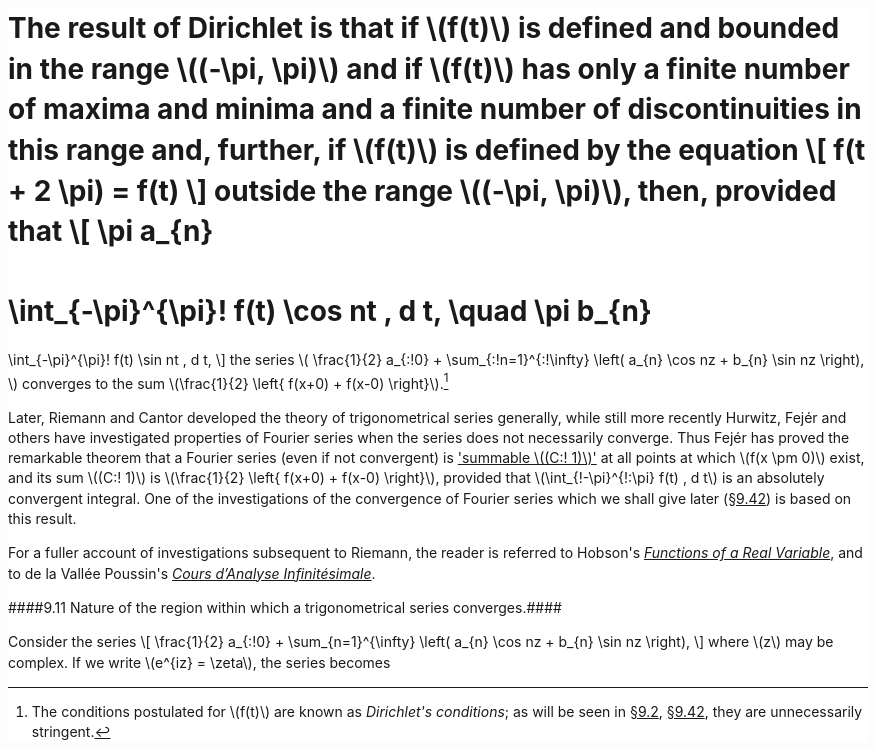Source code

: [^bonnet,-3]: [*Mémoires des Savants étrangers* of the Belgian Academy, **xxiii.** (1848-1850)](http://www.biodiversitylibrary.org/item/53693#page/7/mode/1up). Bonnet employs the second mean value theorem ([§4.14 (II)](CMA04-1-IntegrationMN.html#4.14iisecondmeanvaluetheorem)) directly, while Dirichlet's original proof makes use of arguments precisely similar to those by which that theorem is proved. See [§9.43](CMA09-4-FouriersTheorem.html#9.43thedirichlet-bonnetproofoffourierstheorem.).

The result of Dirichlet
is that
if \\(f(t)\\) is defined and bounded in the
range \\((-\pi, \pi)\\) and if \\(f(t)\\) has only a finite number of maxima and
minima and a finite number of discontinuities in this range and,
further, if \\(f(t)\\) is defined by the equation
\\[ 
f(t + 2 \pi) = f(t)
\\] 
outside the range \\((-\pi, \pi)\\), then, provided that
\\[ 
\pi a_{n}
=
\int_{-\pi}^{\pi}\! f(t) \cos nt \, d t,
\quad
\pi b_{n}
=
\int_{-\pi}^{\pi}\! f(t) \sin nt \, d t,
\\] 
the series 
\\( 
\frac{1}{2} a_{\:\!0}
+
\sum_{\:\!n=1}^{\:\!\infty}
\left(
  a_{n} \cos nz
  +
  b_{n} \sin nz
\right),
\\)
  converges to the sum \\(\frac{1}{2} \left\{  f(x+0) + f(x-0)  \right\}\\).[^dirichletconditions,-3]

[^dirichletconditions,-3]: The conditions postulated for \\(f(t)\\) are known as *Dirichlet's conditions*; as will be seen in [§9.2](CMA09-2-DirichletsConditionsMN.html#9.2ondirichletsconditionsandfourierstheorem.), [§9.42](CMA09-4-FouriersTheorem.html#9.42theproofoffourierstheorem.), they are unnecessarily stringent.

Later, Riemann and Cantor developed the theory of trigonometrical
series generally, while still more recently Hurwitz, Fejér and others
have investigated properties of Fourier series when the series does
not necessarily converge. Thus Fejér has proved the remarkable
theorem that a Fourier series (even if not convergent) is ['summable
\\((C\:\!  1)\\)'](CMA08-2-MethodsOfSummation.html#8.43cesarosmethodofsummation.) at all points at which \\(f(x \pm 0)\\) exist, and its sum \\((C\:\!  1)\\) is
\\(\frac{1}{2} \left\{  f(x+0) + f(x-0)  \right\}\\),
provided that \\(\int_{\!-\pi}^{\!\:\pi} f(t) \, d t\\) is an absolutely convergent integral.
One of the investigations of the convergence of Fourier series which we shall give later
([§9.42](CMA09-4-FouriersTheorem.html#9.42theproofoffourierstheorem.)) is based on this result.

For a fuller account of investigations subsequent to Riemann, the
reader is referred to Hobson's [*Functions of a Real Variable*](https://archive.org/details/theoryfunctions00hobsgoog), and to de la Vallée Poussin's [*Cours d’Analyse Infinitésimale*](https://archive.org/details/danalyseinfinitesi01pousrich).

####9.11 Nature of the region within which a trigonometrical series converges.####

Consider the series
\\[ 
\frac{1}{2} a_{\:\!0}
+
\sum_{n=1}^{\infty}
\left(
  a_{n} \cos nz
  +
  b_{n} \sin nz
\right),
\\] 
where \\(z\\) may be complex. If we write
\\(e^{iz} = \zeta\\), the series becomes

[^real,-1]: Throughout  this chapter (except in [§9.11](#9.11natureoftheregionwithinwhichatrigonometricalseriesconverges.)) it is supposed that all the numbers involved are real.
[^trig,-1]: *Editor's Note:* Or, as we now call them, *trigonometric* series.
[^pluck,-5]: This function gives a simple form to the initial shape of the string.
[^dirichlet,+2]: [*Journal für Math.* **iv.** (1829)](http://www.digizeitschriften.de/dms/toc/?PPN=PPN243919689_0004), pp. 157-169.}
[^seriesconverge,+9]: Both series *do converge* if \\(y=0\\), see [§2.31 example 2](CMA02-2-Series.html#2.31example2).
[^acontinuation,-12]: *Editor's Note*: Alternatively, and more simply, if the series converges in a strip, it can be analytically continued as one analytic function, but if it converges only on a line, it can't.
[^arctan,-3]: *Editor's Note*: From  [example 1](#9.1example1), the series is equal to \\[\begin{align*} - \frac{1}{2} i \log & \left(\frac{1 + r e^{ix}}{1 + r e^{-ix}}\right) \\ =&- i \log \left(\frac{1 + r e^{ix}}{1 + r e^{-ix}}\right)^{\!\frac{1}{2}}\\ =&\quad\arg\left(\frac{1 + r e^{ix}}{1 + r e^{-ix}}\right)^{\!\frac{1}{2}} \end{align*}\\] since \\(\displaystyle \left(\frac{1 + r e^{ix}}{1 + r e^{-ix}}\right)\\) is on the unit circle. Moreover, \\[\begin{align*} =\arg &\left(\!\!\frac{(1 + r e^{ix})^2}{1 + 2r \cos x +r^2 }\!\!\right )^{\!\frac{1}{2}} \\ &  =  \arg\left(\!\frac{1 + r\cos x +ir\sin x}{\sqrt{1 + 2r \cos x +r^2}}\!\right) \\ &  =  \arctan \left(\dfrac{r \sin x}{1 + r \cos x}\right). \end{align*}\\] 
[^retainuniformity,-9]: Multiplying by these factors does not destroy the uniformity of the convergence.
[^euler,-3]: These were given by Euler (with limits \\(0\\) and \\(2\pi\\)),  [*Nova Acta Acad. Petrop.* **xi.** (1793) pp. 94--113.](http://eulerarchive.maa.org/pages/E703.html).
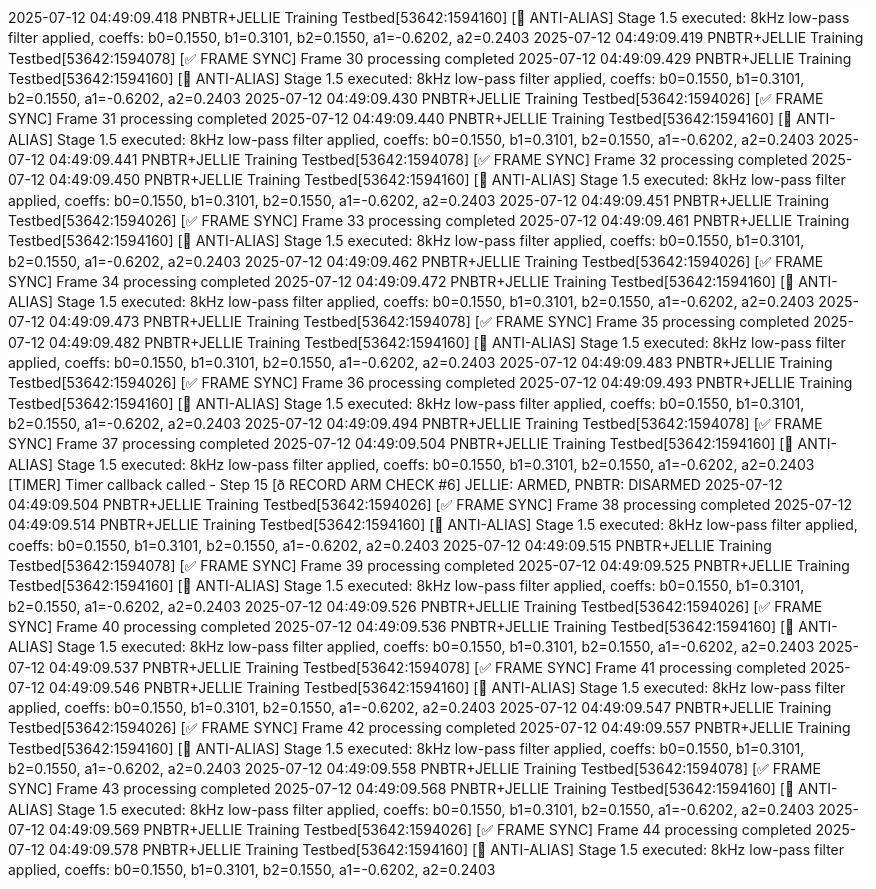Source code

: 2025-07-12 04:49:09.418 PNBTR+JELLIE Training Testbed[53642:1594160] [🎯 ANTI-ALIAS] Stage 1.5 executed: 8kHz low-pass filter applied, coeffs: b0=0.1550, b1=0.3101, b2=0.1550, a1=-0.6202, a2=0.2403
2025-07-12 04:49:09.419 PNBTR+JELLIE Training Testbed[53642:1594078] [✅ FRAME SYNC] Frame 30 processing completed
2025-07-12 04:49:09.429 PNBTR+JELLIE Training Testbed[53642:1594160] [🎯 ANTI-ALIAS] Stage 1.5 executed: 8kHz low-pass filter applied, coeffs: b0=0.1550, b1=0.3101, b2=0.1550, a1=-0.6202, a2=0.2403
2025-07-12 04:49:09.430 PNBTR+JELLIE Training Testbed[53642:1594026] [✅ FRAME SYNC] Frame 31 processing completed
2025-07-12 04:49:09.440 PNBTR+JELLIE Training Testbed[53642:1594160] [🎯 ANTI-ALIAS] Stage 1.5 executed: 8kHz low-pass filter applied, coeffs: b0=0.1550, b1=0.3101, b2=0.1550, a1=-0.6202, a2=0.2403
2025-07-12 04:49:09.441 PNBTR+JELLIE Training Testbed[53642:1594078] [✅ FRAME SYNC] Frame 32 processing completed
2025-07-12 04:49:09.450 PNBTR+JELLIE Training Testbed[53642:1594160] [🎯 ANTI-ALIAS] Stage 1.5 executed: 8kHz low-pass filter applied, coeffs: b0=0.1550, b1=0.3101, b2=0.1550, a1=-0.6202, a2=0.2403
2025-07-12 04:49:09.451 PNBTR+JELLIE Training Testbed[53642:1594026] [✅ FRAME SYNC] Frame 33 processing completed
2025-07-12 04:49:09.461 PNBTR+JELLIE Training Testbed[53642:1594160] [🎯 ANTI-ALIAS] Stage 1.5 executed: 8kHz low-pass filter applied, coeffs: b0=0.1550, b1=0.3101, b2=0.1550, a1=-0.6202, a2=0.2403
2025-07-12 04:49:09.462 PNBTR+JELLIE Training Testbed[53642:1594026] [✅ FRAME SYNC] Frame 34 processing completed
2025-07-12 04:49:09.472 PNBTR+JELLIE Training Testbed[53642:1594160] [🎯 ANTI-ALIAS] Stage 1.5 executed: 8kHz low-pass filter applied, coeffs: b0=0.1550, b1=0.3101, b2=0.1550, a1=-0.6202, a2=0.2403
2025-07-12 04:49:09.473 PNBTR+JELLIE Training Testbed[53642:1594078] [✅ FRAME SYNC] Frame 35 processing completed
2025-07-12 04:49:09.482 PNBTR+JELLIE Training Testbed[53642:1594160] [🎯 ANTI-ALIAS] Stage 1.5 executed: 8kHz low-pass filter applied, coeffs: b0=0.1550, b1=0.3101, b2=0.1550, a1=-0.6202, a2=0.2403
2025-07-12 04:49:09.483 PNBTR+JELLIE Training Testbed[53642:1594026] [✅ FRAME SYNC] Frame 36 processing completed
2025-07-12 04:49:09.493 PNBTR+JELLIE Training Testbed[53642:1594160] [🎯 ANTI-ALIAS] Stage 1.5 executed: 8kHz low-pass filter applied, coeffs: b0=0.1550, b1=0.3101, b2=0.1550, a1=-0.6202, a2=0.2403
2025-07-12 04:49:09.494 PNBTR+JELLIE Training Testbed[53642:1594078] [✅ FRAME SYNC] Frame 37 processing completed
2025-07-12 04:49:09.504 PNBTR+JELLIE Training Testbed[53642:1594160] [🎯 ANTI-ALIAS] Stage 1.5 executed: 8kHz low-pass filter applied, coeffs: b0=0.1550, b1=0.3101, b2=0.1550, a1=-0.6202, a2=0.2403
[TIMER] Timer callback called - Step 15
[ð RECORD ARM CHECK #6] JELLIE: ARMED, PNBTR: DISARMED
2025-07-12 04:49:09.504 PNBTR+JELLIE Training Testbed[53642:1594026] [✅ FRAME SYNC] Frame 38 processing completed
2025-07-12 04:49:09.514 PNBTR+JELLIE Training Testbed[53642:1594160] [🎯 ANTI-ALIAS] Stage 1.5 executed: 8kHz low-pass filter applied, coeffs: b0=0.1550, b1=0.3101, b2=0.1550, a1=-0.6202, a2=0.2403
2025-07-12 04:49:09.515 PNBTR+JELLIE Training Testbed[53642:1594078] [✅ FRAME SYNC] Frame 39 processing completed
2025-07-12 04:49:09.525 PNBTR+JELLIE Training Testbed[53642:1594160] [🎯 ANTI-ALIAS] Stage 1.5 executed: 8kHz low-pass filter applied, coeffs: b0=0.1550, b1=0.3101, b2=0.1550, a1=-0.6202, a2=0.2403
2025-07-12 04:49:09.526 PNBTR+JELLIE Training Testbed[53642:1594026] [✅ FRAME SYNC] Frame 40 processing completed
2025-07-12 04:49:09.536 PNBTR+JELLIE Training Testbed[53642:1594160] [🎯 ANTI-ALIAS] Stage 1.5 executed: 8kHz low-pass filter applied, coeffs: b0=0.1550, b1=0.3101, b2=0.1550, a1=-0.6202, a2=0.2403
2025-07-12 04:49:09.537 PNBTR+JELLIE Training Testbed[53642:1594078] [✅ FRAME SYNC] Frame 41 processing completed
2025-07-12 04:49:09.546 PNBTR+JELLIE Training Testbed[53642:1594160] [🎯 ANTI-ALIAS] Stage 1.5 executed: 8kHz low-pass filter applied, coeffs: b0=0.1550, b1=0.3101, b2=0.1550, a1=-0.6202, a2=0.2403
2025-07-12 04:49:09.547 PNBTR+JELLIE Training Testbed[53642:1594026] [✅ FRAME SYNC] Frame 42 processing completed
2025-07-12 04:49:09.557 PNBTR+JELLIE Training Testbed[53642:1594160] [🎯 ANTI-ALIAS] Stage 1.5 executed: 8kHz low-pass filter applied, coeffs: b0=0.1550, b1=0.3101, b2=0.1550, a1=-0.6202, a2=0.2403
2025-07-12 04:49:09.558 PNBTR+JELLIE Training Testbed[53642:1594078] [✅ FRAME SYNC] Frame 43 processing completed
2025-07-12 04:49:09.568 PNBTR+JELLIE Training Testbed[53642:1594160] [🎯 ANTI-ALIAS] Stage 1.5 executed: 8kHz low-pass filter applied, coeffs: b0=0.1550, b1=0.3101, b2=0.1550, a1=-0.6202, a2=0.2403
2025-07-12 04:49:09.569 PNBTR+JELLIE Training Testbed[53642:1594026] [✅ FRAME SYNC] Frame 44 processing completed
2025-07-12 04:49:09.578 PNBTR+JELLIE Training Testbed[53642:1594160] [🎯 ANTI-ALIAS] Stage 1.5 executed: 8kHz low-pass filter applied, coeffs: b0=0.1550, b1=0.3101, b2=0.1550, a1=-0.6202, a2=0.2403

· · · · · · ·

# Prompt:
Once the line with "[^euler,-3]: These were" is found in the data above, reproduce it and each line after it exactly, through the line with "2025-07-12 04:49:09.419 PNBTR+JELLIE". Omit the pictures.

# Solution for this problem:
[^euler,-3]: These were given by Euler (with limits \\(0\\) and \\(2\pi\\)),  [*Nova Acta Acad. Petrop.* **xi.** (1793) pp. 94--113.](http://eulerarchive.maa.org/pages/E703.html).
Source code

: 2025-07-12 04:49:09.418 PNBTR+JELLIE Training Testbed[53642:1594160] [🎯 ANTI-ALIAS] Stage 1.5 executed: 8kHz low-pass filter applied, coeffs: b0=0.1550, b1=0.3101, b2=0.1550, a1=-0.6202, a2=0.2403
2025-07-12 04:49:09.419 PNBTR+JELLIE Training Testbed[53642:1594078] [✅ FRAME SYNC] Frame 30 processing completed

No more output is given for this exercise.